*Try it*. Copy nothing but the lines from the opening of the entries through the line that contains "reg [1:0] BS", exactly as written. Drop the pictures.

*Design files in plain text*.
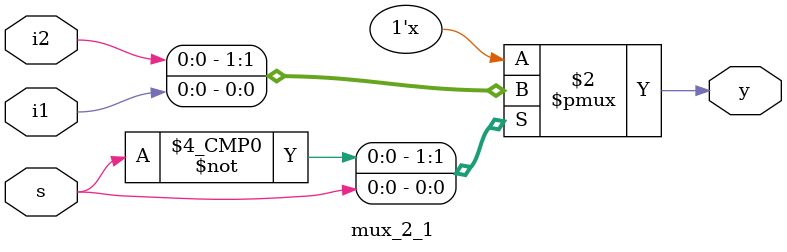
<source format=v>
module mux_2_1(input s,i1,i2,output reg y);
  always @(*) begin
    case(s)
      0:y=i2;
      1:y=i1;
    endcase
  end
endmodule

</source>
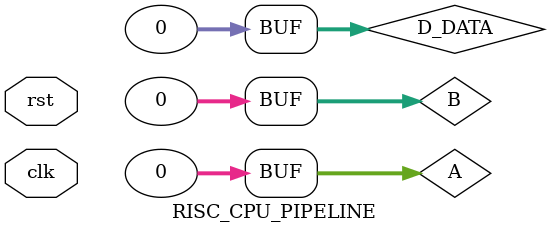
<source format=v>
`timescale 1ns / 1ps

module RISC_CPU_PIPELINE(input clk,
                         input rst);
                         
reg [31:0] PC = 0;      // Program Counter - PC -> + 1/Instruction Mem
reg [31:0] PC_1 = 0;    // Program Counter + 1 - PC+1 -> PC+2
reg [31:0] PC_2 = 0;    // Program Counter + 2 - PC+2 -> Adder
reg [31:0] IR = 0;	    // Instruction Register - Instruction Mem -> Instruction Decoder/Constant Unit
reg RW = 0;             // Read/Write - Register File (WB)
reg [4:0] DA = 0;       // Destination Add - Register File (WB)
reg [1:0] MD = 0;       // Mux D - MUX D -> D Data (WB)
reg [1:0] BS = 0;       // Affects MUX C
reg PS = 0;             // Polarity Select - Affects
reg MW = 0;             // Memory Write - Data Memory (EX)
reg [4:0] FS = 0;       // Function Select - Modified function unit (EX)
reg [4:0] SH = 0;       // Shifter - Modified function unit (EX)
reg [31:0] A = 0;       // 32 bit A data to Modified function unit/Data memory blocks/RAA
reg [31:0] B = 0;       // 32 bit B data to Modified function unit/Data memory blocks/Adder
reg VxorN = 0;	        // Status bit
reg [31:0] F = 0;       // Result from function unit to MUX D (WB)
reg [31:0] Data_out;    // MUX_D
reg [31:0] D_DATA = 0;  // Destination data
reg RW_1 = 0;           // Read/Write - Register File (WB)
reg [31:0] Bus_A = 0;   // Clocked register for A data - DOF -> EX
reg [31:0] Bus_B = 0;   // Clocked register for B data - DOF -> EX
reg [4:0] DA_1 = 0;     // Destination Add - Register File (WB)
reg [1:0] MD_1 = 0;     // Mux D - MUX D -> D Data (WB)

// beginning of wires
wire [31:0] Bus_Anet, Bus_Bnet, Data_outnet, Fnet, BrAnet, RAAnet, IRnet, BrA, RAA, PC_1net, PC_net, Bus_Dnet;
wire RWnet, PSnet, MWnet, VxorNnet, Znet;
wire [1:0] MDnet, BSnet;
wire [4:0] SHnet, FSnet, AAnet, BAnet, DAnet;
wire [31:0] A_DATA, B_DATA; // Register file outputs - Register File -> MUX A/MUX B (DOF)


Register_file RF0(.clk(clk), .RW_1(RW_1), .rst(rst), // Clock (input/input) / Read/write (input/reg) / Reset (input/input)
					.DA_1(DA_1), .AA(AAnet), .BA(BAnet), // Destination Address (input/reg) / Source A (input/wire) / Source B (input/wire)
					.D_DATA(Bus_Dnet), // Destination Data (input/wire)
					.A_DATA(A_DATA), .B_DATA(B_DATA) // Source A Data (Output reg/wire) / Source B Data (Output reg/wire)
					);

MUXC_SECT T0(
			.BS(BS), .PS(PS), // Bit select (input/reg) / Polarity select (input/reg) 
			.Z(Znet), .PC_1(PC_1net), // Zero (input/wire) / Program Counter + 1 (input/wire)
			.BrA(BrAnet), .RAA(RAAnet), // Branch Address (input/wire) / Source A Address (input/wire)
			.PC(PC_net) // Program Counter (output/wire)
			);

IF_SECT IF0(.PC(PC), // Program counter (input/reg)
			.PC_1(PC_1net), // Program counter + 1 (output/wire)
			.IR(IRnet)); // Program memory (output/wire)
						

DOF_SECT DOF0(.IR(IR), .PC_1(PC_1), // Program memory (input/reg) / Program counter + 1 (input/reg)
              .A_DATA(A_DATA), .B_DATA(B_DATA), // Source A Data (input/wire) / Source B Data (input/wire)
			  .Bus_A(Bus_Anet), .Bus_B(Bus_Bnet), // Bus A (output/wire) / Bus B (output/wire)
			  .RW(RWnet), .PS(PSnet), .MW(MWnet), // Read/write (output/wire) / Polarity select (output/wire) / Mem write (output/wire)
			  .DA(DAnet), .FS(FSnet), .SH(SHnet), // Dest Address (output/wire) / Function Sel (output/wire) / Shifter (output/wire)
			  .MD(MDnet), .BS(BSnet), // MUX D (output/wire) / Bit Sel (output/wire)
			  .AAnet(AAnet), .BAnet(BAnet)); // A Address (output/wire) / B Address (output/wire)
			  
EX_SECT E0(
			.A(Bus_A), .B(Bus_B), .PC_2(PC_2), // A data (input/reg) / B data (input/reg) / Program Counter + 2 (input/reg)
			.SH(SH), .FS(FS), // Shifter (input/reg) / Function Sel (input/reg) 
			.clk(clk), .rst(rst), .MW(MW), // Clock (input/input) / Reset (input/input) / Mem write (input/reg)
			.F(Fnet), .Data_out(Data_outnet), .BrA(BrAnet), .RAA(RAAnet), // Function data (output/wire) / Data output (output/wire) / Branch Address (output/wire) / Source A Address (output/wire)
			.VxorN(VxorNnet), .Z(Znet)); // Status bit (output/wire) / Zero (output/wire)

WB_SECT WB0(.F(F), .Data_out(Data_out), // Function data (input/reg) / Data output (input/reg)
			.VxorN(VxorN), .MD_1(MD_1), // Status bit (input/reg) / MUX D (input/reg)
			.DA(DA), // Destination Address (input/reg)
			.Bus_D(Bus_Dnet)); // Bus D (output/wire)
			
always@(negedge clk) begin // Clocked on negedge per Fig. 10-15
        PC <= PC_net;
        PC_1 <= PC_1net;
        PC_2 <= PC_1;
        
        IR <= IRnet;
        
        {RW,DA,MD,BS,PS,MW,FS,SH} <= {RWnet,DAnet,MDnet,BSnet,PSnet,MWnet,FSnet,SHnet};
        
        {RW_1,DA_1,MD_1} <= {RW,DA,MD};
        
        {Bus_A, Bus_B} <= {Bus_Anet, Bus_Bnet};
        
        {VxorN, F, Data_out} <= {VxorNnet, Fnet, Data_outnet};
end

always@(posedge rst) begin // Reset all registers back to zero
        {PC, PC_1, PC_2} = 0;
        IR = 0;
        {RW,DA,MD,BS,PS,MW,FS,SH} = 0;
        {RW_1,DA_1,MD_1} = 0;
        {Bus_A, Bus_B} = 0; 
end
			
endmodule

</source>
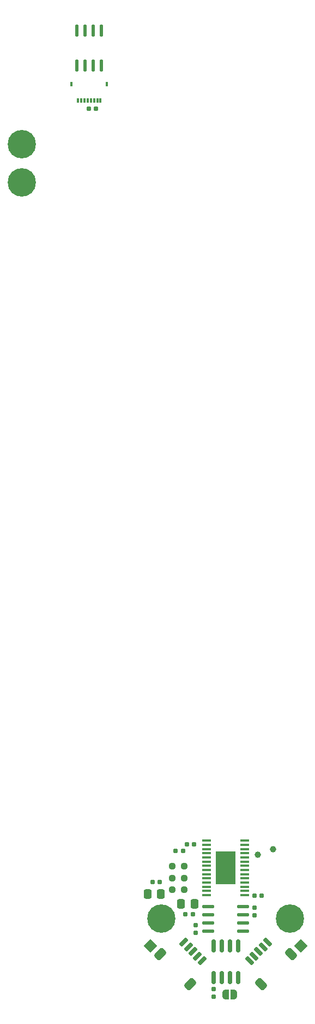
<source format=gbr>
%TF.GenerationSoftware,KiCad,Pcbnew,8.0.7-8.0.7-0~ubuntu22.04.1*%
%TF.CreationDate,2025-01-08T19:04:50+01:00*%
%TF.ProjectId,bldc_servo_mini_v1,626c6463-5f73-4657-9276-6f5f6d696e69,rev?*%
%TF.SameCoordinates,Original*%
%TF.FileFunction,Soldermask,Top*%
%TF.FilePolarity,Negative*%
%FSLAX46Y46*%
G04 Gerber Fmt 4.6, Leading zero omitted, Abs format (unit mm)*
G04 Created by KiCad (PCBNEW 8.0.7-8.0.7-0~ubuntu22.04.1) date 2025-01-08 19:04:50*
%MOMM*%
%LPD*%
G01*
G04 APERTURE LIST*
G04 Aperture macros list*
%AMRoundRect*
0 Rectangle with rounded corners*
0 $1 Rounding radius*
0 $2 $3 $4 $5 $6 $7 $8 $9 X,Y pos of 4 corners*
0 Add a 4 corners polygon primitive as box body*
4,1,4,$2,$3,$4,$5,$6,$7,$8,$9,$2,$3,0*
0 Add four circle primitives for the rounded corners*
1,1,$1+$1,$2,$3*
1,1,$1+$1,$4,$5*
1,1,$1+$1,$6,$7*
1,1,$1+$1,$8,$9*
0 Add four rect primitives between the rounded corners*
20,1,$1+$1,$2,$3,$4,$5,0*
20,1,$1+$1,$4,$5,$6,$7,0*
20,1,$1+$1,$6,$7,$8,$9,0*
20,1,$1+$1,$8,$9,$2,$3,0*%
%AMRotRect*
0 Rectangle, with rotation*
0 The origin of the aperture is its center*
0 $1 length*
0 $2 width*
0 $3 Rotation angle, in degrees counterclockwise*
0 Add horizontal line*
21,1,$1,$2,0,0,$3*%
%AMFreePoly0*
4,1,19,0.000000,0.744911,0.071157,0.744911,0.207708,0.704816,0.327430,0.627875,0.420627,0.520320,0.479746,0.390866,0.500000,0.250000,0.500000,-0.250000,0.479746,-0.390866,0.420627,-0.520320,0.327430,-0.627875,0.207708,-0.704816,0.071157,-0.744911,0.000000,-0.744911,0.000000,-0.750000,-0.500000,-0.750000,-0.500000,0.750000,0.000000,0.750000,0.000000,0.744911,0.000000,0.744911,
$1*%
%AMFreePoly1*
4,1,19,0.500000,-0.750000,0.000000,-0.750000,0.000000,-0.744911,-0.071157,-0.744911,-0.207708,-0.704816,-0.327430,-0.627875,-0.420627,-0.520320,-0.479746,-0.390866,-0.500000,-0.250000,-0.500000,0.250000,-0.479746,0.390866,-0.420627,0.520320,-0.327430,0.627875,-0.207708,0.704816,-0.071157,0.744911,0.000000,0.744911,0.000000,0.750000,0.500000,0.750000,0.500000,-0.750000,0.500000,-0.750000,
$1*%
G04 Aperture macros list end*
%ADD10RotRect,1.500000X1.500000X45.000000*%
%ADD11RoundRect,0.155000X0.212500X0.155000X-0.212500X0.155000X-0.212500X-0.155000X0.212500X-0.155000X0*%
%ADD12RoundRect,0.250000X0.337500X0.475000X-0.337500X0.475000X-0.337500X-0.475000X0.337500X-0.475000X0*%
%ADD13RoundRect,0.155000X-0.212500X-0.155000X0.212500X-0.155000X0.212500X0.155000X-0.212500X0.155000X0*%
%ADD14C,1.000000*%
%ADD15O,1.950000X0.568500*%
%ADD16RoundRect,0.155000X0.155000X-0.212500X0.155000X0.212500X-0.155000X0.212500X-0.155000X-0.212500X0*%
%ADD17RoundRect,0.155000X-0.155000X0.212500X-0.155000X-0.212500X0.155000X-0.212500X0.155000X0.212500X0*%
%ADD18O,0.568500X1.950000*%
%ADD19RoundRect,0.150000X-0.150000X0.825000X-0.150000X-0.825000X0.150000X-0.825000X0.150000X0.825000X0*%
%ADD20RoundRect,0.237500X-0.250000X-0.237500X0.250000X-0.237500X0.250000X0.237500X-0.250000X0.237500X0*%
%ADD21RoundRect,0.160000X0.160000X-0.197500X0.160000X0.197500X-0.160000X0.197500X-0.160000X-0.197500X0*%
%ADD22FreePoly0,180.000000*%
%ADD23FreePoly1,180.000000*%
%ADD24RoundRect,0.150000X-0.548008X-0.335876X-0.335876X-0.548008X0.548008X0.335876X0.335876X0.548008X0*%
%ADD25RoundRect,0.250000X-0.707107X-0.212132X-0.212132X-0.707107X0.707107X0.212132X0.212132X0.707107X0*%
%ADD26RoundRect,0.250000X0.212132X-0.707107X0.707107X-0.212132X-0.212132X0.707107X-0.707107X0.212132X0*%
%ADD27RoundRect,0.150000X0.335876X-0.548008X0.548008X-0.335876X-0.335876X0.548008X-0.548008X0.335876X0*%
%ADD28R,3.100000X5.180000*%
%ADD29R,1.475000X0.450000*%
%ADD30C,2.600000*%
%ADD31C,4.400000*%
%ADD32R,0.400000X0.800000*%
%ADD33R,0.300000X0.800000*%
%ADD34RoundRect,0.250000X-0.337500X-0.475000X0.337500X-0.475000X0.337500X0.475000X-0.337500X0.475000X0*%
G04 APERTURE END LIST*
D10*
%TO.C,PAD5*%
X111700000Y-104200000D03*
%TD*%
%TO.C,PAD4*%
X88300000Y-104200000D03*
%TD*%
D11*
%TO.C,C15*%
X89767500Y-94300000D03*
X88632500Y-94300000D03*
%TD*%
D12*
%TO.C,C8*%
X89937500Y-96200000D03*
X87862500Y-96200000D03*
%TD*%
D13*
%TO.C,C14*%
X93732500Y-99300000D03*
X94867500Y-99300000D03*
%TD*%
D14*
%TO.C,J5*%
X104977010Y-90056586D03*
X107326242Y-89201536D03*
%TD*%
D15*
%TO.C,U1*%
X97295000Y-98095000D03*
X97295000Y-99365000D03*
X97295000Y-100635000D03*
X97295000Y-101905000D03*
X102705000Y-98095000D03*
X102705000Y-99365000D03*
X102705000Y-100635000D03*
X102705000Y-101905000D03*
%TD*%
D16*
%TO.C,C7*%
X104500000Y-99467500D03*
X104500000Y-98332500D03*
%TD*%
D13*
%TO.C,C16*%
X95067500Y-88500000D03*
X93932500Y-88500000D03*
%TD*%
D17*
%TO.C,C10*%
X95300000Y-101032500D03*
X95300000Y-102167500D03*
%TD*%
D13*
%TO.C,C9*%
X104432500Y-96400000D03*
X105567500Y-96400000D03*
%TD*%
D11*
%TO.C,C6*%
X93367500Y-89500000D03*
X92232500Y-89500000D03*
%TD*%
D18*
%TO.C,U4*%
X76895000Y32295000D03*
X78165000Y32295000D03*
X79435000Y32295000D03*
X80705000Y32295000D03*
X76895000Y37705000D03*
X78165000Y37705000D03*
X79435000Y37705000D03*
X80705000Y37705000D03*
%TD*%
D19*
%TO.C,U3*%
X101905000Y-104225000D03*
X100635000Y-104225000D03*
X99365000Y-104225000D03*
X98095000Y-104225000D03*
X98095000Y-109175000D03*
X99365000Y-109175000D03*
X100635000Y-109175000D03*
X101905000Y-109175000D03*
%TD*%
D20*
%TO.C,R29*%
X91687500Y-91900000D03*
X93512500Y-91900000D03*
%TD*%
%TO.C,R16*%
X91687500Y-95500000D03*
X93512500Y-95500000D03*
%TD*%
%TO.C,R13*%
X93512500Y-93700000D03*
X91687500Y-93700000D03*
%TD*%
D21*
%TO.C,R3*%
X98100000Y-112097500D03*
X98100000Y-110902500D03*
%TD*%
D22*
%TO.C,JP1*%
X99950000Y-111800000D03*
D23*
X101250000Y-111800000D03*
%TD*%
D24*
%TO.C,J6*%
X93500000Y-103671573D03*
X94207108Y-104378680D03*
X94914214Y-105085786D03*
X95621320Y-105792893D03*
X96328427Y-106500000D03*
D25*
X89840722Y-105492372D03*
X94507627Y-110159279D03*
%TD*%
D26*
%TO.C,J1*%
X110159279Y-105492373D03*
X105492374Y-110159278D03*
D27*
X106500000Y-103671573D03*
X105792893Y-104378680D03*
X105085784Y-105085786D03*
X104378680Y-105792893D03*
X103671573Y-106500000D03*
%TD*%
D28*
%TO.C,IC1*%
X100000000Y-92125000D03*
D29*
X102938000Y-87900000D03*
X102938000Y-88550000D03*
X102938000Y-89200000D03*
X102938000Y-89850000D03*
X102938000Y-90500000D03*
X102938000Y-91150000D03*
X102938000Y-91800000D03*
X102938000Y-92450000D03*
X102938000Y-93100000D03*
X102938000Y-93750000D03*
X102938000Y-94400000D03*
X102938000Y-95050000D03*
X102938000Y-95700000D03*
X102938000Y-96350000D03*
X97062000Y-96350000D03*
X97062000Y-95700000D03*
X97062000Y-95050000D03*
X97062000Y-94400000D03*
X97062000Y-93750000D03*
X97062000Y-93100000D03*
X97062000Y-92450000D03*
X97062000Y-91800000D03*
X97062000Y-91150000D03*
X97062000Y-90500000D03*
X97062000Y-89850000D03*
X97062000Y-89200000D03*
X97062000Y-88550000D03*
X97062000Y-87900000D03*
%TD*%
D30*
%TO.C,H6*%
X68300000Y14100000D03*
D31*
X68300000Y14100000D03*
%TD*%
D30*
%TO.C,H5*%
X68300000Y20050000D03*
D31*
X68300000Y20050000D03*
%TD*%
D30*
%TO.C,H2*%
X90000000Y-100000000D03*
D31*
X90000000Y-100000000D03*
%TD*%
D30*
%TO.C,H1*%
X110000000Y-100000000D03*
D31*
X110000000Y-100000000D03*
%TD*%
D32*
%TO.C,FPC_SENSOR2*%
X76050000Y29350000D03*
D33*
X80550000Y26850000D03*
X80050000Y26850000D03*
X79550000Y26850000D03*
X79050000Y26850000D03*
X78550000Y26850000D03*
X78050000Y26850000D03*
X77550000Y26850000D03*
X77050000Y26850000D03*
D32*
X81550000Y29350000D03*
%TD*%
D34*
%TO.C,C12*%
X95137500Y-97700000D03*
X93062500Y-97700000D03*
%TD*%
D11*
%TO.C,C11*%
X79867500Y25600000D03*
X78732500Y25600000D03*
%TD*%
M02*

</source>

*Answer for the task*.
<source format=v>
module mux_2_1(input s,i1,i2,output reg y);
  always @(*) begin
    case(s)
      0:y=i2;
      1:y=i1;
    endcase
  end
endmodule

</source>
<source format=v>
`timescale 1ns / 1ps

module RISC_CPU_PIPELINE(input clk,
                         input rst);
                         
reg [31:0] PC = 0;      // Program Counter - PC -> + 1/Instruction Mem
reg [31:0] PC_1 = 0;    // Program Counter + 1 - PC+1 -> PC+2
reg [31:0] PC_2 = 0;    // Program Counter + 2 - PC+2 -> Adder
reg [31:0] IR = 0;	    // Instruction Register - Instruction Mem -> Instruction Decoder/Constant Unit
reg RW = 0;             // Read/Write - Register File (WB)
reg [4:0] DA = 0;       // Destination Add - Register File (WB)
reg [1:0] MD = 0;       // Mux D - MUX D -> D Data (WB)
reg [1:0] BS = 0;       // Affects MUX C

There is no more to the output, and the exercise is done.